Those trying to boost their retirement savings can’t seem to catch a break. First the market freefalls, and now Uncle Sam may put the squeeze on how much you’re allowed to contribute.
Lower 2009 inflation is likely to require employers to make changes in next year’s 401(k) plans, according to a report released by Mercer.
On Oct. 15 the Internal Revenue Service (IRS) is expected to announce changes required to 2010 retirement plan contributions.
Changes may include:
- A $500 cut in the maximum amount employees can contribute, and
- A $5,000 slice off the maximum income eligible for an employer contribution.
The limits for defined-contribution and defined-benefit plans — including the amount employees can sock away in 401(k)s — are adjusted each year using a formula based on inflation.
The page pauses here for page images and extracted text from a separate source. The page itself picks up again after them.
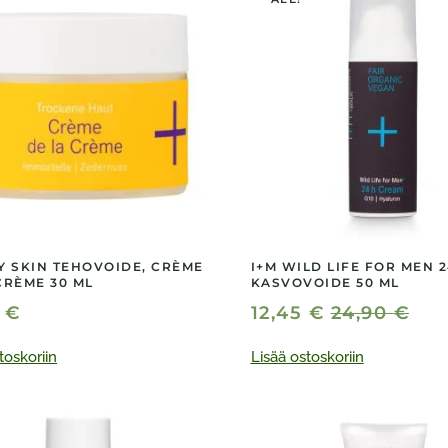
Y SKIN TEHOVOIDE, CRÈME
I+M WILD LIFE FOR MEN 
CRÈME 30 ML
KASVOVOIDE 50 ML
0
€
12,45
€
24,90
€
toskoriin
Lisää ostoskoriin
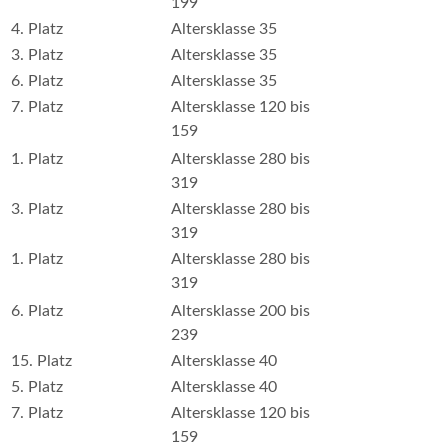
199
4. Platz
Altersklasse 35
3. Platz
Altersklasse 35
6. Platz
Altersklasse 35
7. Platz
Altersklasse 120 bis
159
1. Platz
Altersklasse 280 bis
319
3. Platz
Altersklasse 280 bis
319
1. Platz
Altersklasse 280 bis
319
6. Platz
Altersklasse 200 bis
239
15. Platz
Altersklasse 40
5. Platz
Altersklasse 40
7. Platz
Altersklasse 120 bis
159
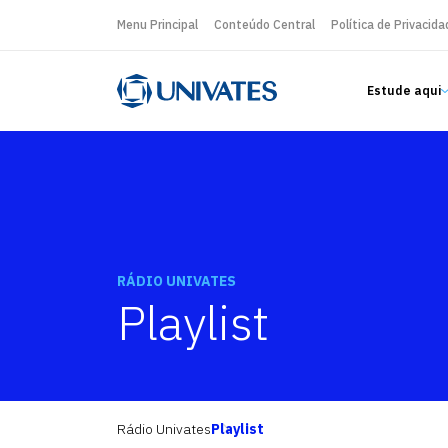
Menu Principal
Conteúdo Central
Política de Privacida
Estude aqui
RÁDIO UNIVATES
Playlist
Rádio Univates
Playlist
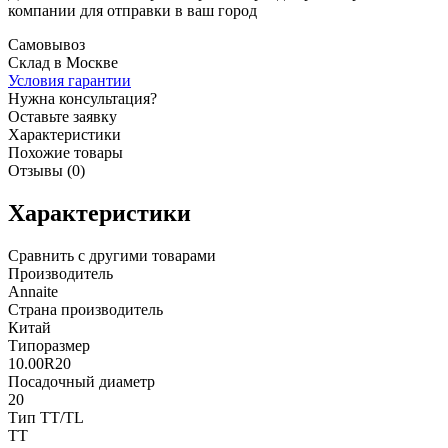
компании для отправки в ваш город
Самовывоз
Склад в Москве
Условия гарантии
Нужна консультация?
Оставьте заявку
Характеристики
Похожие товары
Отзывы (0)
Характеристики
Сравнить с другими товарами
Производитель
Annaite
Страна производитель
Китай
Типоразмер
10.00R20
Посадочный диаметр
20
Тип TT/TL
TT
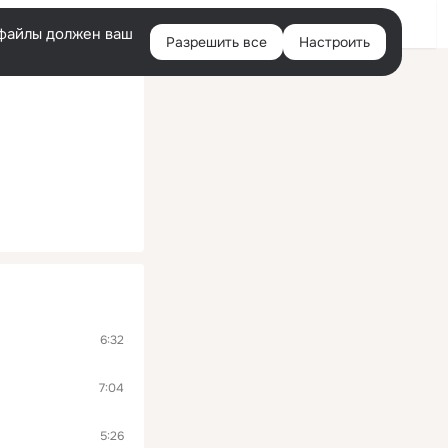
Войти
e-файлы должен ваш
Разрешить все
Настроить
Правая
колонка
6:32
7:04
5:26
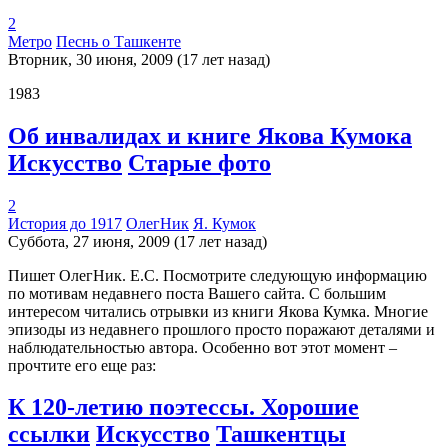
2
Метро
Песнь о Ташкенте
Вторник, 30 июня, 2009 (17 лет назад)
1983
Об инвалидах и книге Якова Кумока
Искусство
Старые фото
2
История до 1917
ОлегНик
Я. Кумок
Суббота, 27 июня, 2009 (17 лет назад)
Пишет ОлегНик. Е.С. Посмотрите следующую информацию
по мотивам недавнего поста Вашего сайта. С большим
интересом читались отрывки из книги Якова Кумка. Многие
эпизоды из недавнего прошлого просто поражают деталями и
наблюдательностью автора. Особенно вот этот момент –
прочтите его еще раз:
К 120-летию поэтессы. Хорошие
ссылки
Искусство
Ташкентцы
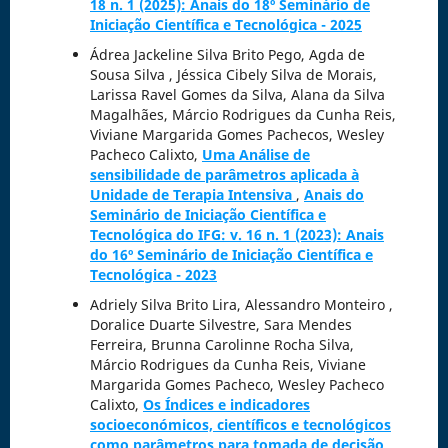
18 n. 1 (2025): Anais do 18º Seminário de
Iniciação Científica e Tecnológica - 2025
Ádrea Jackeline Silva Brito Pego, Agda de
Sousa Silva , Jéssica Cibely Silva de Morais,
Larissa Ravel Gomes da Silva, Alana da Silva
Magalhães, Márcio Rodrigues da Cunha Reis,
Viviane Margarida Gomes Pachecos, Wesley
Pacheco Calixto,
Uma Análise de
sensibilidade de parâmetros aplicada à
Unidade de Terapia Intensiva
,
Anais do
Seminário de Iniciação Científica e
Tecnológica do IFG: v. 16 n. 1 (2023): Anais
do 16º Seminário de Iniciação Científica e
Tecnológica - 2023
Adriely Silva Brito Lira, Alessandro Monteiro ,
Doralice Duarte Silvestre, Sara Mendes
Ferreira, Brunna Carolinne Rocha Silva,
Márcio Rodrigues da Cunha Reis, Viviane
Margarida Gomes Pacheco, Wesley Pacheco
Calixto,
Os Índices e indicadores
socioeconómicos, científicos e tecnológicos
como parâmetros para tomada de decisão
,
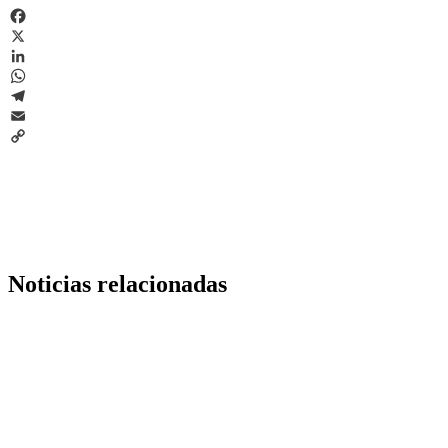
Facebook
X
LinkedIn
WhatsApp
Telegram
Email
Copy
Link
Noticias relacionadas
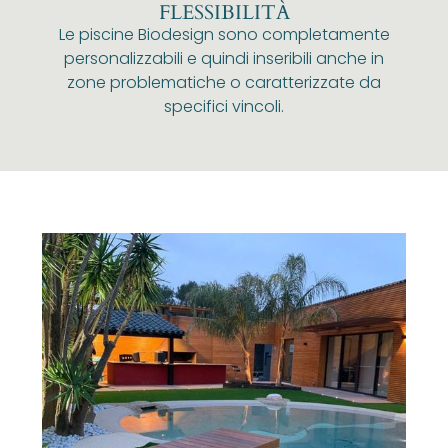
FLESSIBILITÀ
Le piscine Biodesign sono completamente
personalizzabili e quindi inseribili anche in
zone problematiche o caratterizzate da
specifici vincoli.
And as a result of negative inflation this year, 401(k) contribution limits for 2010 may not get a cost-of-living increase.
Although it’s not entirely clear whether the IRS would actually go through with lowering contribution limits based on the formula, should it do so, this would be the first time limits have been adjusted downward.
Currently, employees can contribute up to $16,500 in their 401(k)s on a pre-tax basis or $22,000 if they’re 50 or older. But that amount could be reduced by $500, down to $16,000.
What employers will have to do
If lower contribution limits are set, plan sponsors will need to alter forms and warn workers to cut back if they will max out.
Workers will also have to be notified if lower limits affect benefit accruals in pension plans.
2 ways to ease the pain
Should lower limits get established, some employees are bound to be upset.
Two ways to ease the blow:
- Check whether your 401(k) plan allows after-tax contributions, or
- Encourage employees to set money aside in an IRA, or some other tax-efficient investment.